The Children's Friend
Have you ever run across Washington Irving's version of "The Children's Friend" written about 1821? But before we get to Irving's christmas poem, The Childrens Friend, here is an interesting side story concerning Diedrich Knickerbocker and the History of New York.
It was in late 1809, while Washington Irving was mourning the death of his seventeen year old fiance Matilda Hoffman, Irving completed work on his first major book, A History of New-York from the Beginning of the World to the End of the Dutch Dynasty, by Diedrich Knickerbocker (1809). It was a satire on self-important local history and contemporary politics. Prior to its publication, Irving started a hoax akin to today's viral marketing campaigns. He placed a series of missing person adverts in New York newspapers seeking information on Diedrich Knickerbocker, a crusty Dutch historian who had allegedly gone missing from his hotel in New York City. As part of the ruse, Irving placed a notice, allegedly from the hotel's proprietor informing readers that if Mr. Knickerbocker failed to return to the hotel to pay his bill, he would publish a manuscript Knickerbocker had left behind.

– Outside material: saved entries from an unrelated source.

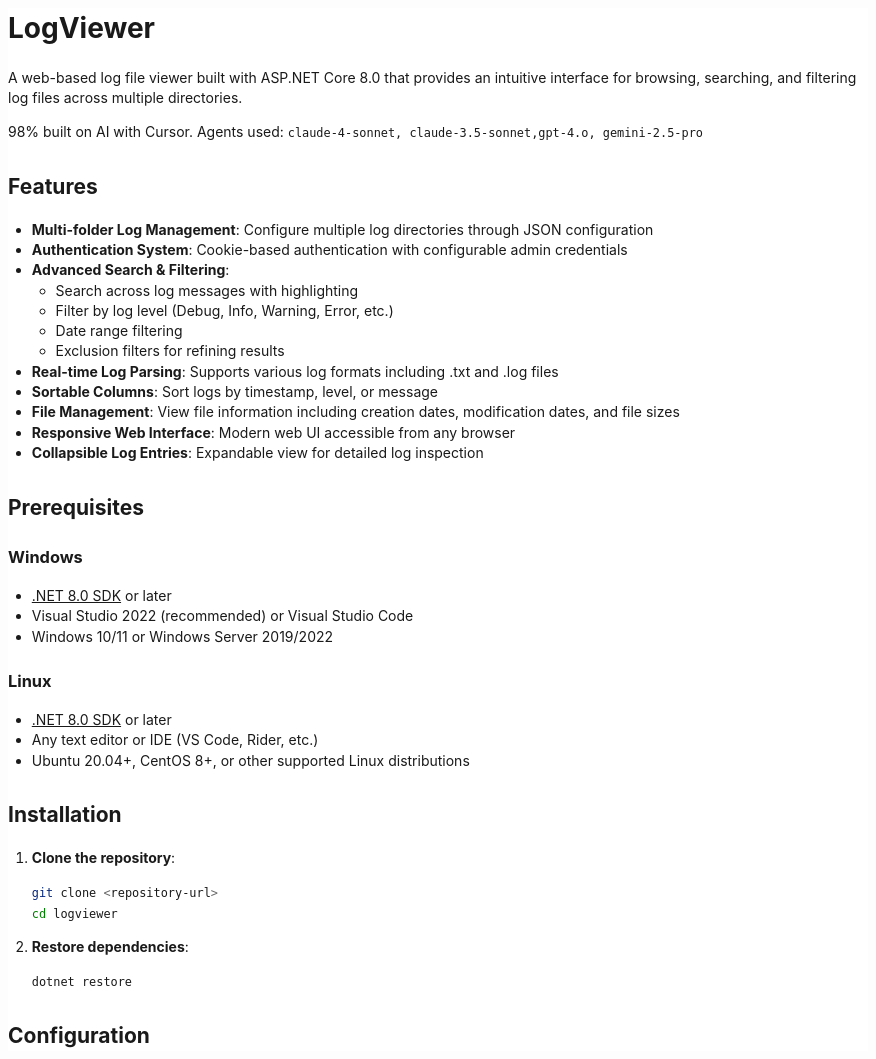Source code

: # LogViewer

A web-based log file viewer built with ASP.NET Core 8.0 that provides an intuitive interface for browsing, searching, and filtering log files across multiple directories.

98% built on AI with Cursor. Agents used: `claude-4-sonnet, claude-3.5-sonnet,gpt-4.o, gemini-2.5-pro`

## Features

- **Multi-folder Log Management**: Configure multiple log directories through JSON configuration
- **Authentication System**: Cookie-based authentication with configurable admin credentials
- **Advanced Search & Filtering**: 
  - Search across log messages with highlighting
  - Filter by log level (Debug, Info, Warning, Error, etc.)
  - Date range filtering
  - Exclusion filters for refining results
- **Real-time Log Parsing**: Supports various log formats including .txt and .log files
- **Sortable Columns**: Sort logs by timestamp, level, or message
- **File Management**: View file information including creation dates, modification dates, and file sizes
- **Responsive Web Interface**: Modern web UI accessible from any browser
- **Collapsible Log Entries**: Expandable view for detailed log inspection

## Prerequisites

### Windows
- [.NET 8.0 SDK](https://dotnet.microsoft.com/download/dotnet/8.0) or later
- Visual Studio 2022 (recommended) or Visual Studio Code
- Windows 10/11 or Windows Server 2019/2022

### Linux
- [.NET 8.0 SDK](https://dotnet.microsoft.com/download/dotnet/8.0) or later
- Any text editor or IDE (VS Code, Rider, etc.)
- Ubuntu 20.04+, CentOS 8+, or other supported Linux distributions

## Installation

1. **Clone the repository**:
   ```bash
   git clone <repository-url>
   cd logviewer
   ```

2. **Restore dependencies**:
   ```bash
   dotnet restore
   ```

## Configuration

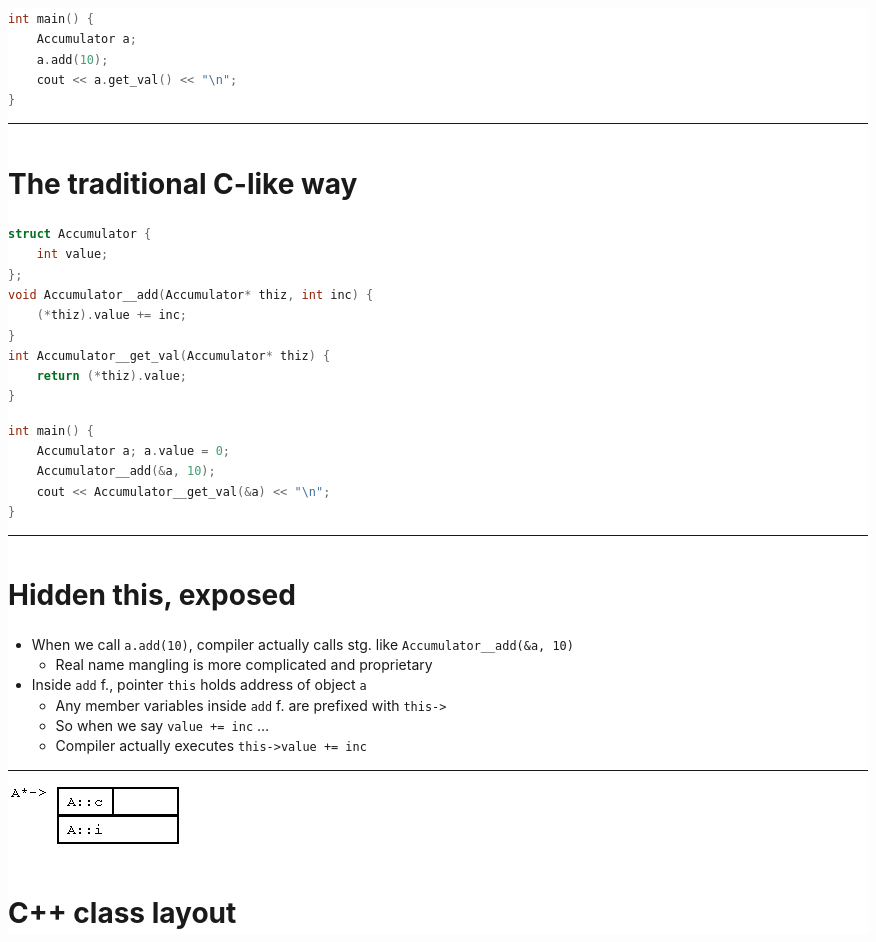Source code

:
 ``` cpp
int main() {
    Accumulator a;
    a.add(10);
    cout << a.get_val() << "\n";
}
```

---

# The traditional C-like way

``` cpp
struct Accumulator {
    int value;
};
void Accumulator__add(Accumulator* thiz, int inc) {
    (*thiz).value += inc;
}
int Accumulator__get_val(Accumulator* thiz) {
    return (*thiz).value;
}
```

``` cpp
int main() {
    Accumulator a; a.value = 0;
    Accumulator__add(&a, 10);
    cout << Accumulator__get_val(&a) << "\n";
}
```

---

# Hidden this, exposed

- When we call `a.add(10)`, compiler actually calls stg. like `Accumulator__add(&a, 10)`
    - Real name mangling is more complicated and proprietary
- Inside `add` f., pointer `this` holds address of object `a`
    - Any member variables inside `add` f. are prefixed with `this->`
    - So when we say `value += inc` …
    - Compiler actually executes `this->value += inc`

---

![](images/oop/cpp-struct-layout-a.png)
# C++ class layout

Unsuspecting readers followed the story of Knickerbocker and his manuscript with interest, and some New York City officials were concerned enough about the missing historian that they considered offering a reward for his safe return. Riding the wave of public interest he had created with his hoax, Irving, adopting the pseudonym of his Dutch historian, published A History of New York on December 6, 1809, to immediate critical and popular success.

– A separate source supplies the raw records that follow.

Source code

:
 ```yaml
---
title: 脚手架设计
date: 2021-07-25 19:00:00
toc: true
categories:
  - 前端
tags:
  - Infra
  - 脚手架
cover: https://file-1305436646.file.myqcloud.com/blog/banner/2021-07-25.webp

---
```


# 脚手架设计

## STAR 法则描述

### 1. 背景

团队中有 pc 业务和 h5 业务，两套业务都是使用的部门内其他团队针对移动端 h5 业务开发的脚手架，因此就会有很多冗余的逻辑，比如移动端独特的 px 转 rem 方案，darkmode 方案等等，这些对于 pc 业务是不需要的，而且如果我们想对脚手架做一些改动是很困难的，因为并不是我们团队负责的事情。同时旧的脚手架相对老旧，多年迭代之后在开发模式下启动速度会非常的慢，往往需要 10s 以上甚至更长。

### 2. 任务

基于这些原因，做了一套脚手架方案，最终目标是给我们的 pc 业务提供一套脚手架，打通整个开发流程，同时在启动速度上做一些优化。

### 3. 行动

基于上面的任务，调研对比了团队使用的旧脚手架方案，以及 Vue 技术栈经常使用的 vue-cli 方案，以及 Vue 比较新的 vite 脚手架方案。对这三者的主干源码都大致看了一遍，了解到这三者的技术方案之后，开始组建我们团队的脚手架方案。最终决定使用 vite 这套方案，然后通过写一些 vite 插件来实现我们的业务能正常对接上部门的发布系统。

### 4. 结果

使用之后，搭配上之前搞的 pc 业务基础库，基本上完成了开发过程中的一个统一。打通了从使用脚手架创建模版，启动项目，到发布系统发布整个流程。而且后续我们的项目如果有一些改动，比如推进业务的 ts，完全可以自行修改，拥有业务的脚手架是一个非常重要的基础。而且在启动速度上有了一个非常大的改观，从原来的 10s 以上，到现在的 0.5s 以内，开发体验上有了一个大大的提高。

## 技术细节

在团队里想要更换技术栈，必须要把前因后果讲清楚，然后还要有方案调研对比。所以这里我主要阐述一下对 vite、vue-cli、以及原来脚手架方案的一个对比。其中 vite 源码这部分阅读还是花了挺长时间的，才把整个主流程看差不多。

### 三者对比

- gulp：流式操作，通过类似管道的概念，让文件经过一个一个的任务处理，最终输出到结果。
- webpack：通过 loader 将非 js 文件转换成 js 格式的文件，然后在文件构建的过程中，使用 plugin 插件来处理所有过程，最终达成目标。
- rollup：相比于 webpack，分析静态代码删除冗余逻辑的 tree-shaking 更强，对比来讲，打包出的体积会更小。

"It took with the public", Irving remarked, "and gave me celebrity, as an original work was something remarkable and uncommon in America". Today, the surname of Diedrich Knickerbocker, the fictional narrator of this and other Irving works, has become a nickname for Manhattan residents in general.
The Childrens Friend
"The Childrens Friend" is one of the rarest items, a small booklet, dated 1821. There is only one other copy known in the world. Would love to have a copy of this booklet, but that could prove a bit pricy, huh? If I can not find the booklet, I would like to find the entire poem that Irving wrote for children for christmas.

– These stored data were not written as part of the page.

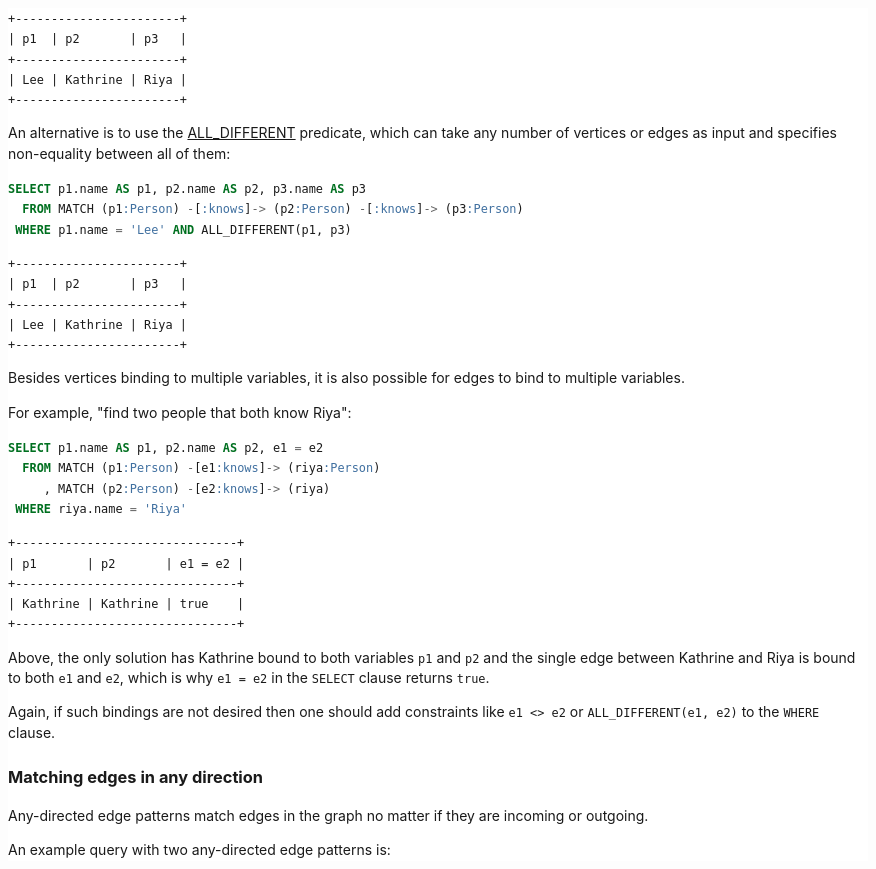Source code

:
 ```
+-----------------------+
| p1  | p2       | p3   |
+-----------------------+
| Lee | Kathrine | Riya |
+-----------------------+
```

An alternative is to use the [ALL_DIFFERENT](#all_different) predicate, which can take any number of vertices or edges as input and specifies non-equality between all of them:

```sql
SELECT p1.name AS p1, p2.name AS p2, p3.name AS p3
  FROM MATCH (p1:Person) -[:knows]-> (p2:Person) -[:knows]-> (p3:Person)
 WHERE p1.name = 'Lee' AND ALL_DIFFERENT(p1, p3)
```

```
+-----------------------+
| p1  | p2       | p3   |
+-----------------------+
| Lee | Kathrine | Riya |
+-----------------------+
```

Besides vertices binding to multiple variables, it is also possible for edges to bind to multiple variables.

For example, "find two people that both know Riya":

```sql
SELECT p1.name AS p1, p2.name AS p2, e1 = e2
  FROM MATCH (p1:Person) -[e1:knows]-> (riya:Person)
     , MATCH (p2:Person) -[e2:knows]-> (riya)
 WHERE riya.name = 'Riya'
```

```
+-------------------------------+
| p1       | p2       | e1 = e2 |
+-------------------------------+
| Kathrine | Kathrine | true    |
+-------------------------------+
```

Above, the only solution has Kathrine bound to both variables `p1` and `p2` and the single edge between Kathrine and Riya is bound to both `e1` and `e2`, which is why `e1 = e2` in the `SELECT` clause returns `true`.

Again, if such bindings are not desired then one should add constraints like `e1 <> e2` or `ALL_DIFFERENT(e1, e2)` to the `WHERE` clause.

### Matching edges in any direction

Any-directed edge patterns match edges in the graph no matter if they are incoming or outgoing.

An example query with two any-directed edge patterns is:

One of the earliest examples of lithographic illustration in America, it consists of eight pages, each with a picture of "Santaclaus" delivering presents and a verse:
Old Santaclaus with much delight
His reindeer drives this frosty night,
O'er chimney tops, and tracks of snow
To bring his yearly gifts to you.
The poem continues on to the last two verses:
But where I found the children naughty,
In manners rude, in temper haughty, ...
I left a long, black birchen rod,
Such as the dread command of God
Directs a parent's hand to use
When virtue's path his sons refuse.
This is probably the first depiction of the American Santa Claus ever made or described. It predates by two years the famous Clement Moore's poem, "A Visit From St. Nicholas," published in December, 1823. Although it shows Santa's sleigh being pulled by just one reindeer, "The Children's Friend" has the whole Santa story, as understood by generations of American schoolchildren.